Since setting the output resolution of a satellite or cable box is very brand/model specific, HD Guru recommends that you consult your provider’s customer service department for instructions.
You’ll also need to make sure the cable/satellite box is set to “16:9″ and not “4:3″ mode. If this mode isn’t set correctly, you will see a smaller, cropped image.
First, connect the HDMI cable from the box to an HDMI input on your HDTV. You can use “HDMI 1,″ though any HDMI input on your TV should do.

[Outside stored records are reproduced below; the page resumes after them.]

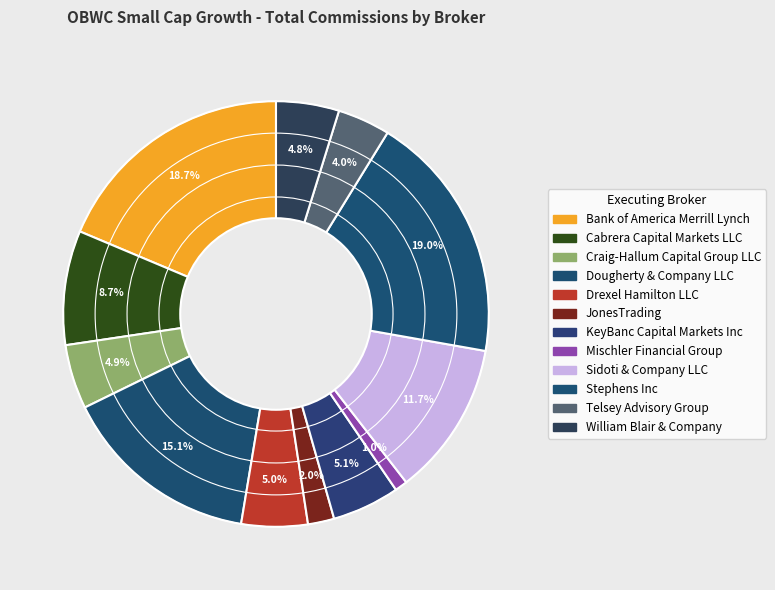

How many slices are in this pie chart?

12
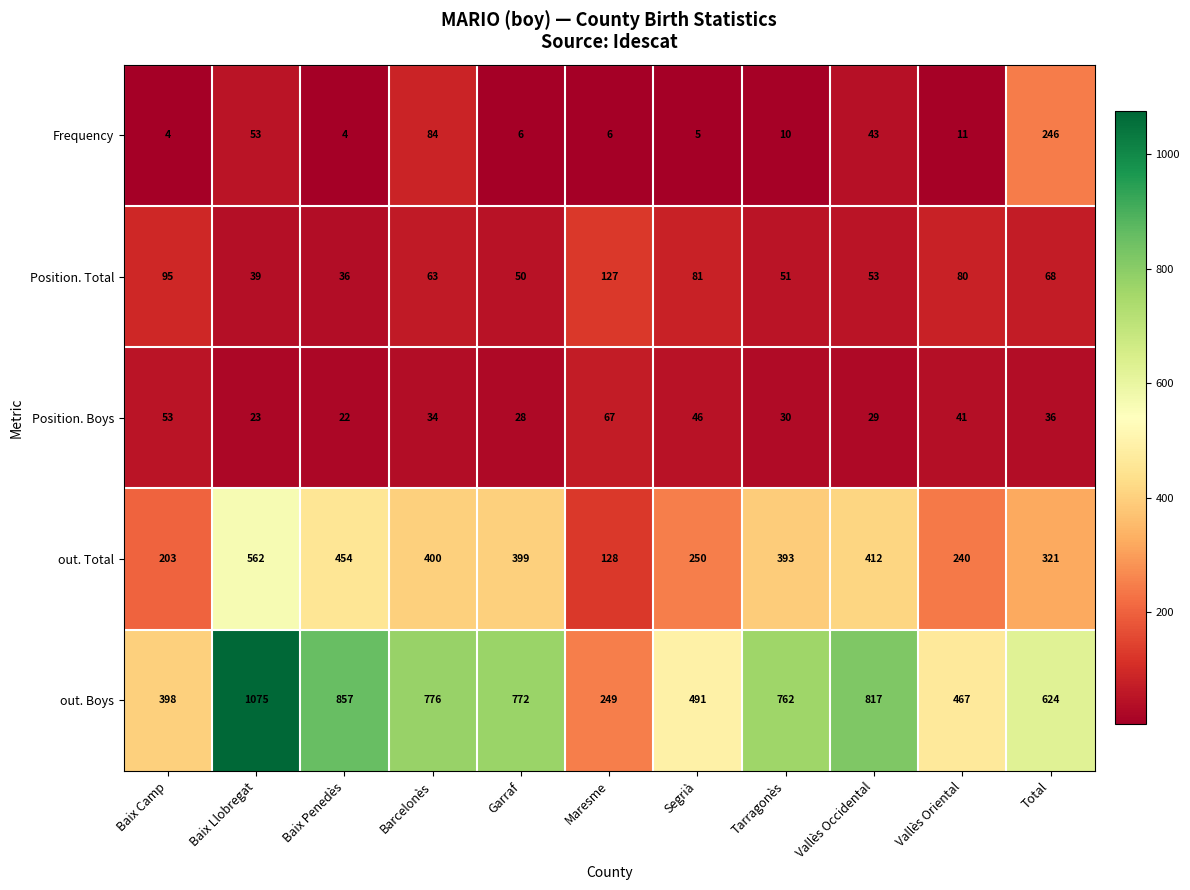

What is the spread (max minus min) of values at Maresme?

243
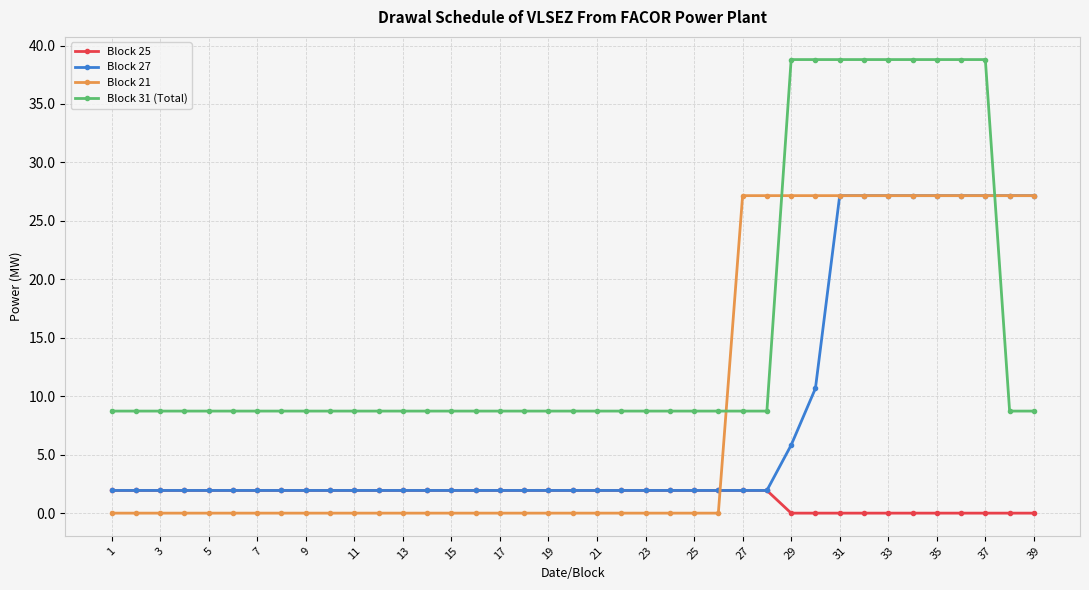

At how many categories does at least one series exceed 38?

9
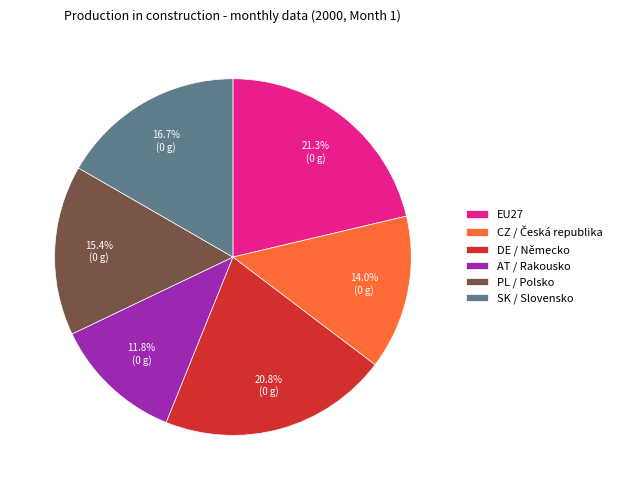

Does SK / Slovensko represent more than half of the total?

No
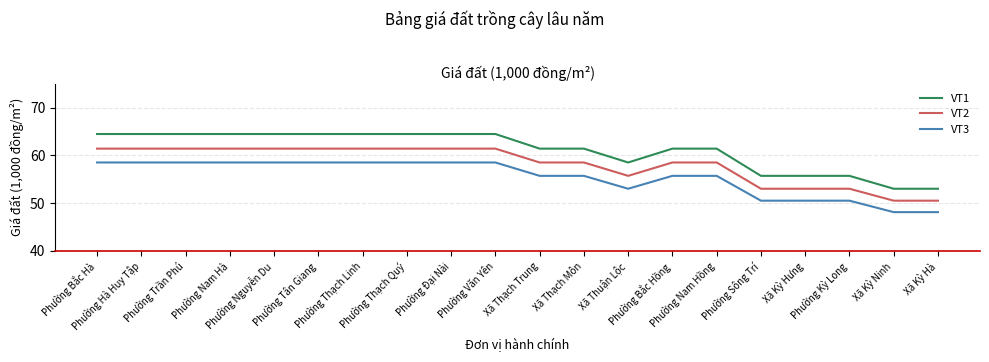

Count the number of data series in this chart.

3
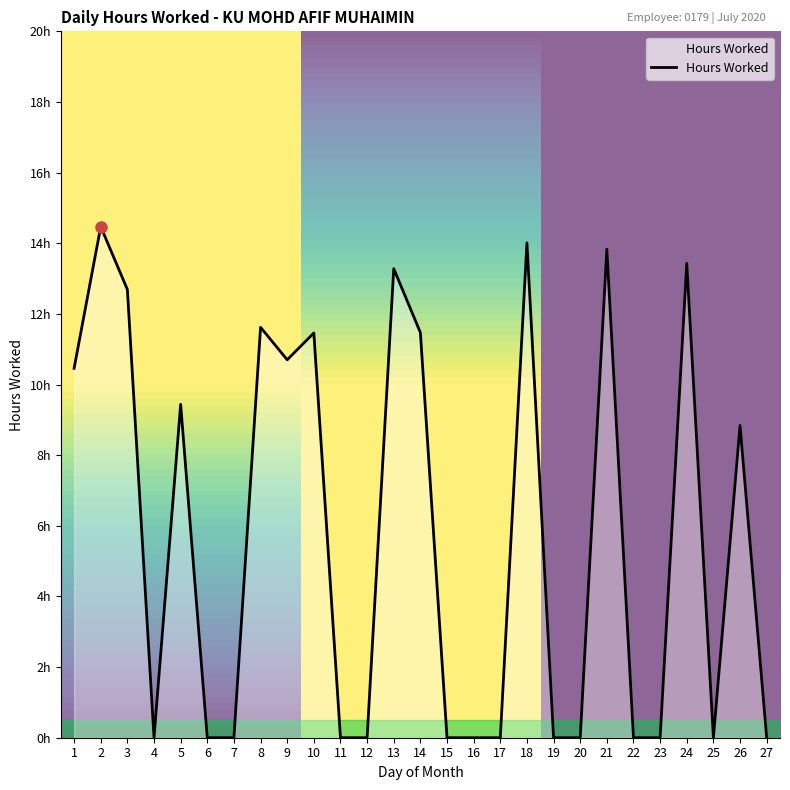

What is the difference between the maximum and minimum values?

14.5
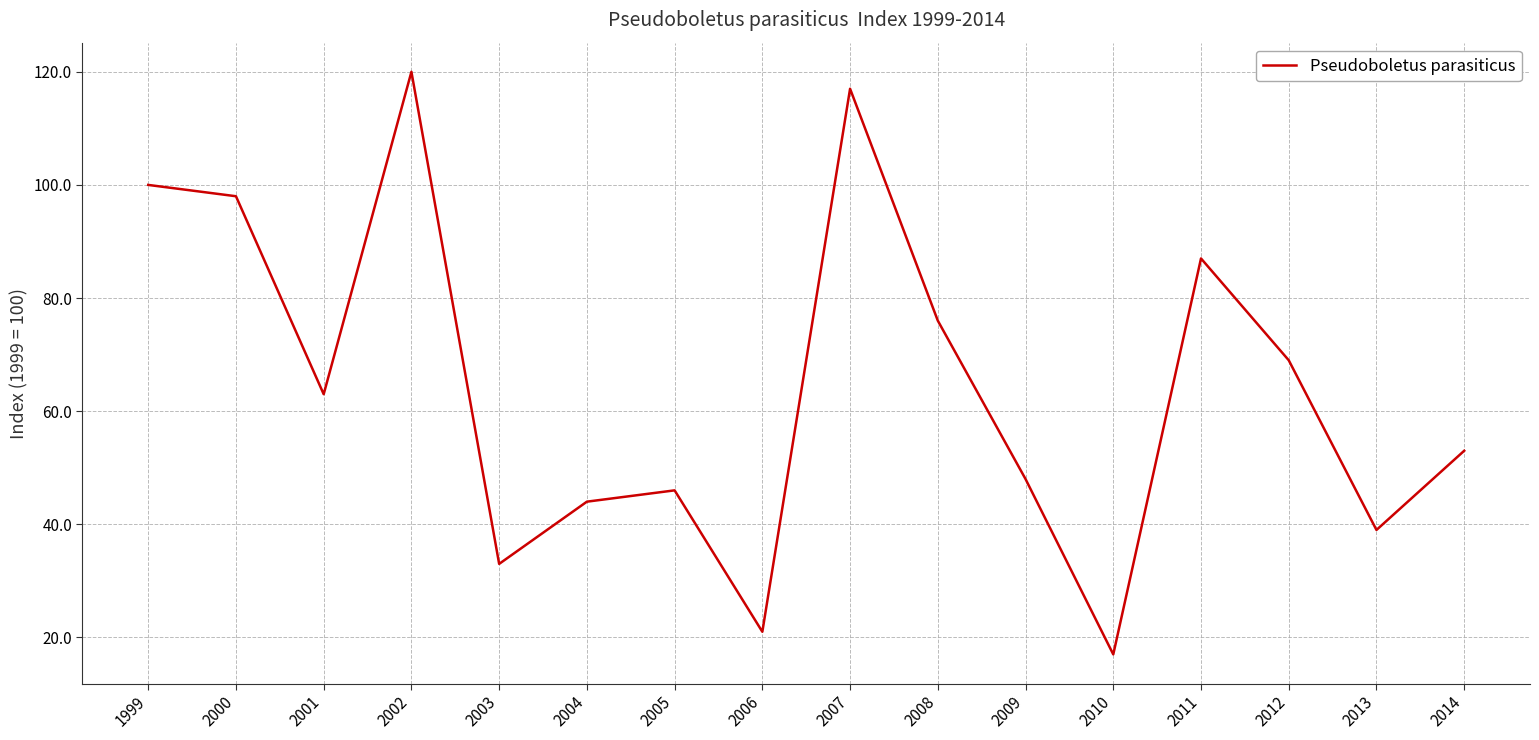

Which label corresponds to the smallest value in the chart?

2010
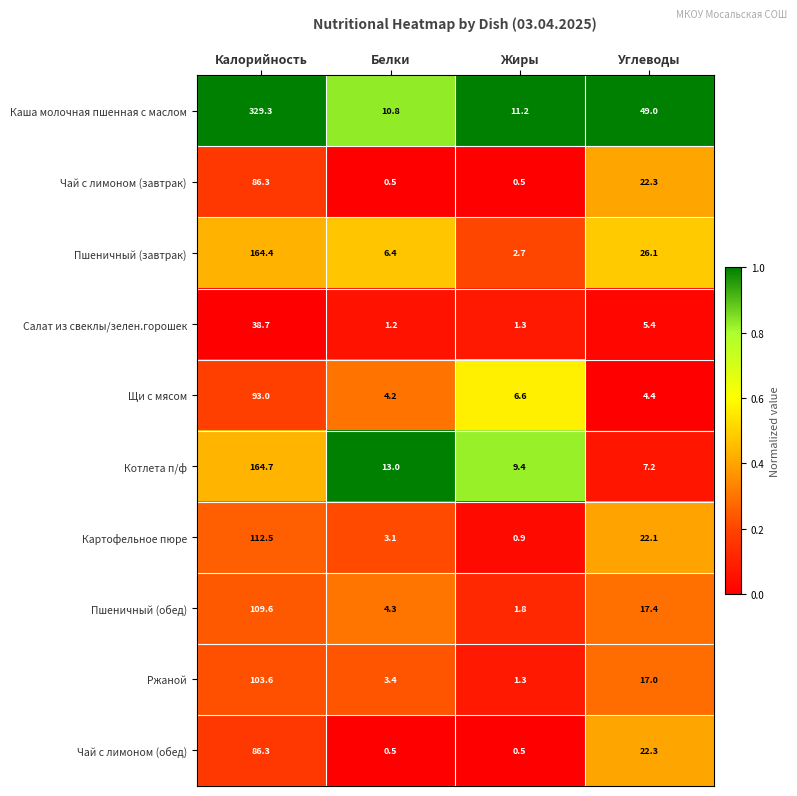

At how many categories does at least one series exceed 0?

4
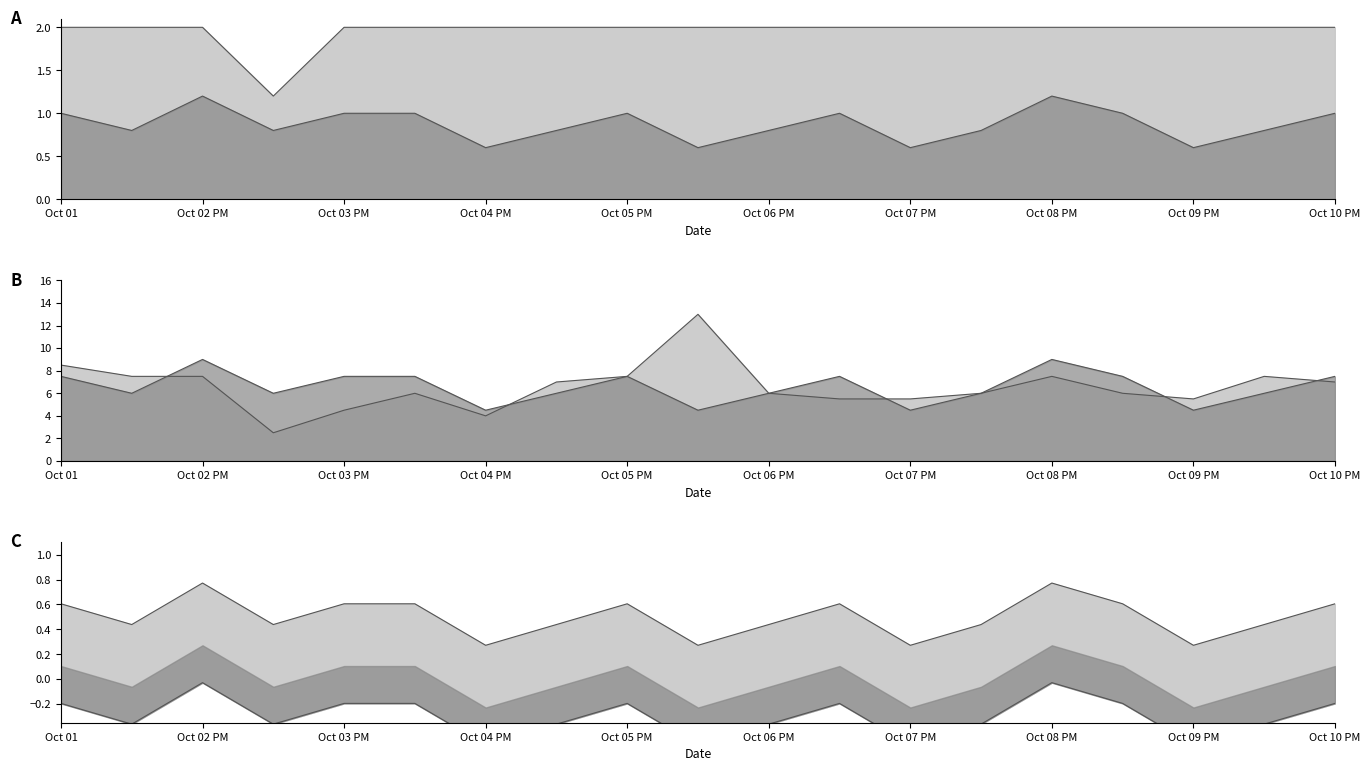

True or false: wind_to_direction has a value of 6.0 at Oct 06 PM.

True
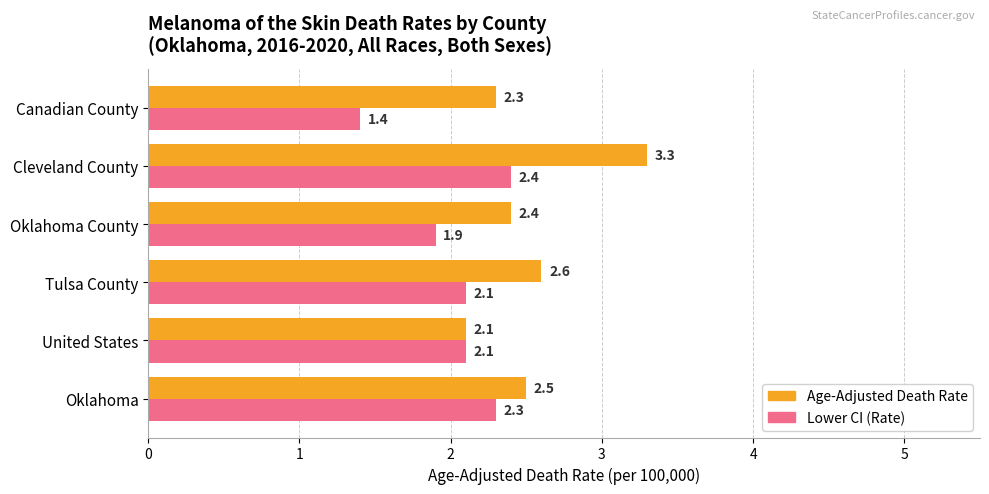

The Age-Adjusted Death Rate series shows 2.5 at Oklahoma. True or false?

True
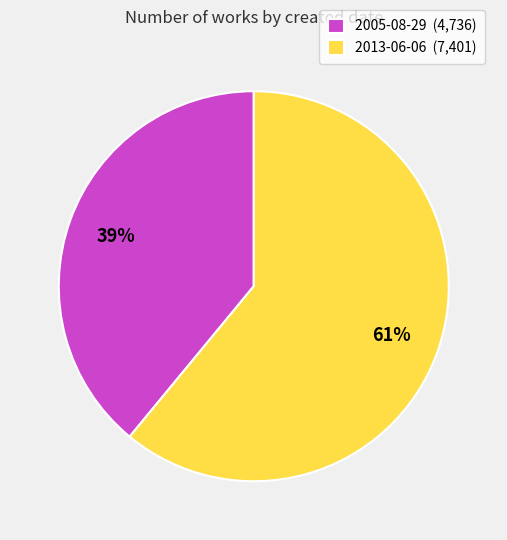

To the nearest percent, what is the difference between the largest and smallest slice percentages?

22%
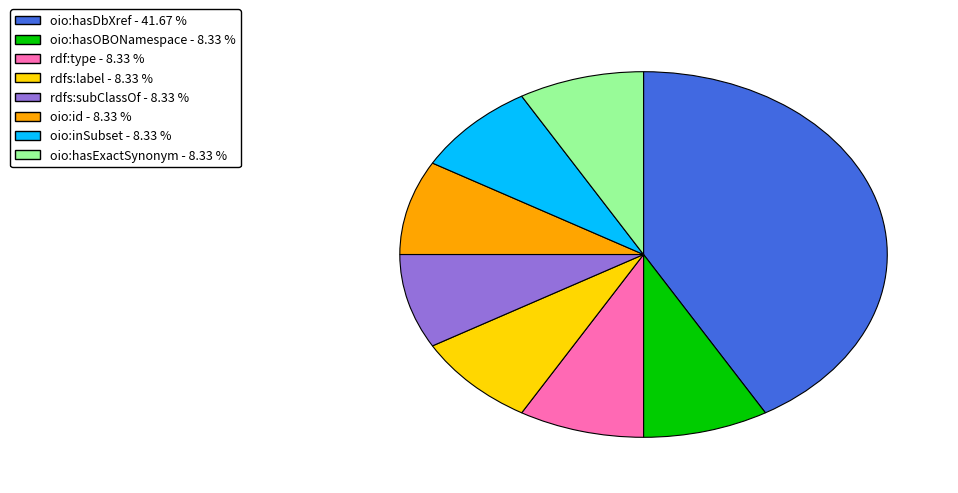

Which category has the biggest portion of the pie?

oio:hasDbXref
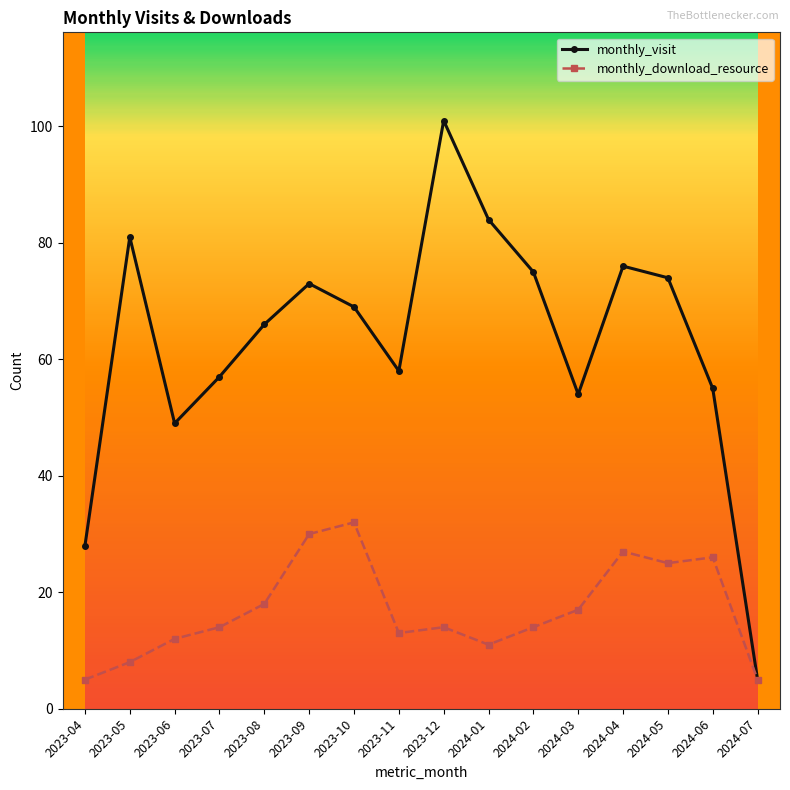

Count the number of data series in this chart.

2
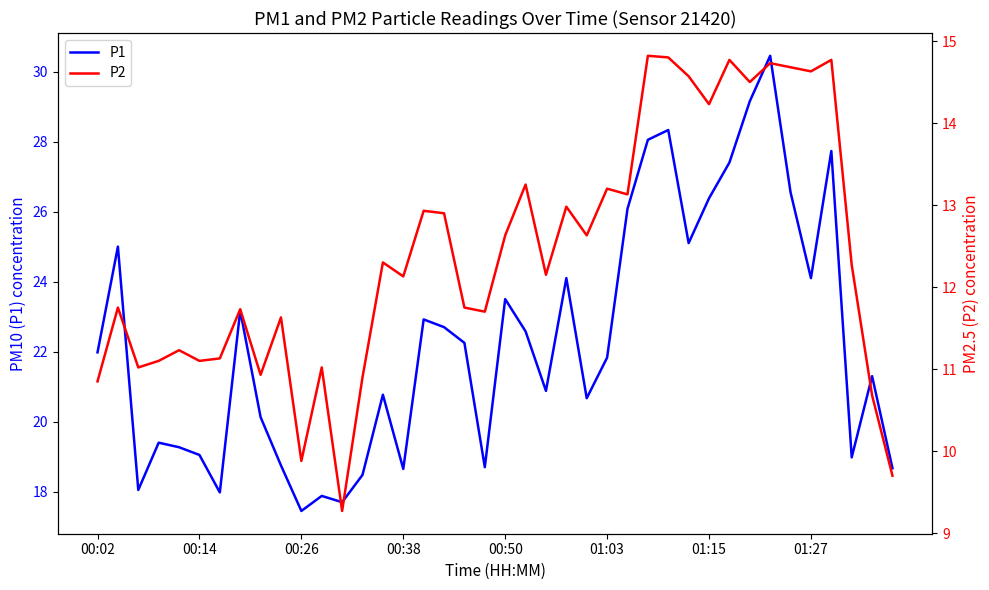

The value of P1 at 01:03 is 4.8. True or false?

False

Next, select the corresponding input on the TV using its remote control.
To ensure that your set is showing pictures at full high-def resolution, it’s important that you choose the correct aspect ratio mode. All HDTVs have this setting, which is usually accessible via remote control. The setting you’ll want to select should be labeled “Full.” If your set has a sub-control for aspect ratio—e.g., “Dot-by-Dot,” “Native” or “Just Scan”—select that option as well. (The sub-menu in Panasonic TVs lists two options, Size One and Size Two; Size Two is the one you’ll want.)
With the above modes selected, your HDTV will now show the entire high-definition image without cropping any pixels. (Pixel cropping is also known as “overscan,” though TVs technically no longer “scan.”). Aspect Ratio controls on some sets might be grayed-out if the set’s picture mode is set to Vivid or Sports (see below for more information). Also, broadcasters may place data (usually visible as white dots or dashes) at the top of the image. This is normal and not a malfunction of the cable/satellite box or your HDTV.
Many LED LCD TVs with a 120 Hz or 240 Hz (in older models) refresh rate can reduce blur in programs with fast motion—football, for example—via a special processing mode. Different makers give these modes different names such as Motion Plus, Motion Flow, etc. Go to the picture setup menu and turn this on to get crisper motion when watching sports. Such modes apply to both LCD and OLED models. Older plasma TVs can deliver a blur-free picture without additional processing, and we hope by now you have it hooked up to an HD signal source.
Make a point of avoiding your TV’s following preset picture modes: “Sports”, “Vivid,” “Dynamic” and “Game.” That may sound counterintuitive, but such presets are generally meant to produce a bright image in a store rather than a high-quality picture at home. Furthermore, some TVs’ “Game” modes automatically disengage and lock out motion blur-reduction processing. Instead, use modes such as “Movie” or “Custom” to adjust your TV’s picture controls, ideally using a test disc like Disney WOW: World of Wonder on Blu-ray or the THX app for Android/iOS.